# Port 81 Fehler 500



## Stephan77 (8. Nov. 2007)

Hallo,

habe folgendes Problem. Wenn ich mich in ISPConfig anmelde (Port81) kommt nach der eingabe Maske für das Passwort und den User direkt der Fehler HTTP 500. Ich weiß leider nicht was ich hier tun kann und wo der Logfile liegt für ISPConfig. Kann mir bitte jemmand bei diesem Problem helfen ?

Der fehler kommt nur beim Admin oder Reseller login. Logt sich ein Kunde ein funktioniert alles.


----------



## Till (8. Nov. 2007)

Wirf bitte mal einen Blick in das error Log des ISPConfig apache. Die logfiles findest Du unter /root/ispconfig/httpd/logs/


----------



## Stephan77 (9. Nov. 2007)

Hallo,

habe im error_log keinen Eintrag gefunden über das Ereigniss. 
Die letzten beiden Einträge sind: 
[notice] Apache/1.3.39 (Unix) PHP/5.2.4 mod_ssl/2.8.30 OpenSSL/0.9.7m configured -- resuming normal operations
[notice] Accept mutex: sysvsem (Default:sysvsem)

Ich habe öffters den Login durchgeführt aber es kommt immer die Fehlermeldung http 500 und kein neuer Eintrag im Error_log.

Bin echt ratlos was ich hier noch tun kann.

Im access_log steht folgendes als letzter Eintrag:
GET /multidoc/edit/edit.php?doc id=3&doctype id=1021& HTTP/1.1 500 0


----------



## Till (9. Nov. 2007)

Das habe ich so auch bie ISPConfig noch nie gesehen. Gabe es irgendwelche Probleme bei der Installation? Hat der Installer den SQL Datenbank-Dump korrekt selbst importiert?


----------



## Stephan77 (9. Nov. 2007)

Hi,

ISP war schon eine Woche am laufen. Dieser fehler war nach dieser Zeit einfach aufgetreten ohne das ich eine Änderung gemacht habe. Der Installer hatte keine Fehlermeldung gebracht. Ich habe jetzt ISP wieder drüber Installiert und es geht wieder, aber irgendwie ist es unbefriedigend da ich nicht die Ursache gefunden habe.


----------

### Vorliegende Daten
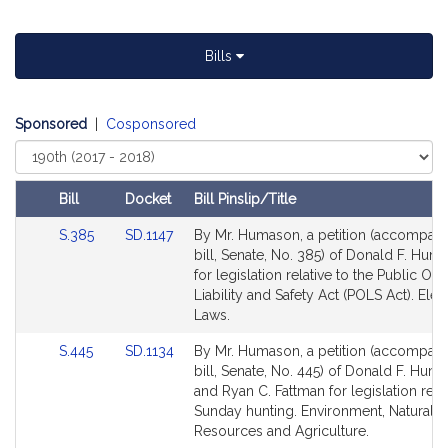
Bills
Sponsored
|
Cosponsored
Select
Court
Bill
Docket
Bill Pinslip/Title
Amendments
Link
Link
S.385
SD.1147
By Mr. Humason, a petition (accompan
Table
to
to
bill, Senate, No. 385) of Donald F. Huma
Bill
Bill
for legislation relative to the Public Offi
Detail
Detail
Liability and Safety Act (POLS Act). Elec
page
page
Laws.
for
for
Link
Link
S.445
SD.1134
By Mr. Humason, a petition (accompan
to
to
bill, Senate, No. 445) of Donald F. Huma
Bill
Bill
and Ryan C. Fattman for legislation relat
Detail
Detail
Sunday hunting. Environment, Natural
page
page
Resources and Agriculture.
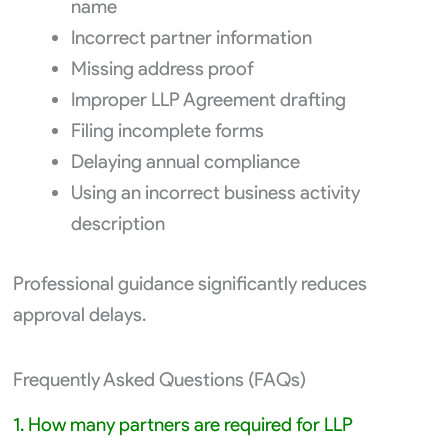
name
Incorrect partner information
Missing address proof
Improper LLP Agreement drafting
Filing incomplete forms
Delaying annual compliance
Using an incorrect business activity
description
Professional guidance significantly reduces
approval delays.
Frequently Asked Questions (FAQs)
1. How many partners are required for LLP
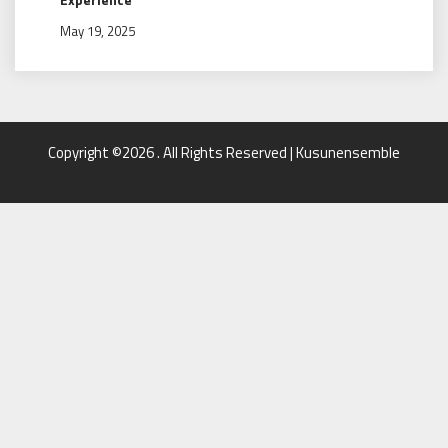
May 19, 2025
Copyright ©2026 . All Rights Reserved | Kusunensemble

### Zu erledigende Aufgaben
1) Prüfe, ob die folgenden Aussagen mit dem Forenthread zum Fehler 500 übereinstimmen, und belege jedes Ja oder Nein mit den entscheidenden Worten des Threads: (a) Der Fehler tritt auch beim Login eines Kunden auf. (b) Im error_log fand sich kein Eintrag zu dem Fehler. (c) Nach einer erneuten Installation funktionierte es wieder.
2) Gib den Abschnitt des Forenthreads zum Fehler 500 von „Im access_log steht" bis „Till (9. Nov. 2007)" wieder und tausche dabei „access_log" gegen „Zugriffsprotokoll" aus.

### Lösungen
1)
(a) Nein: „Logt sich ein Kunde ein funktioniert alles."
(b) Ja: „habe im error_log keinen Eintrag gefunden über das Ereigniss."
(c) Ja: „Ich habe jetzt ISP wieder drüber Installiert und es geht wieder"

2)
Im Zugriffsprotokoll steht folgendes als letzter Eintrag:
GET /multidoc/edit/edit.php?doc id=3&doctype id=1021& HTTP/1.1 500 0


----------



## Till (9. Nov. 2007)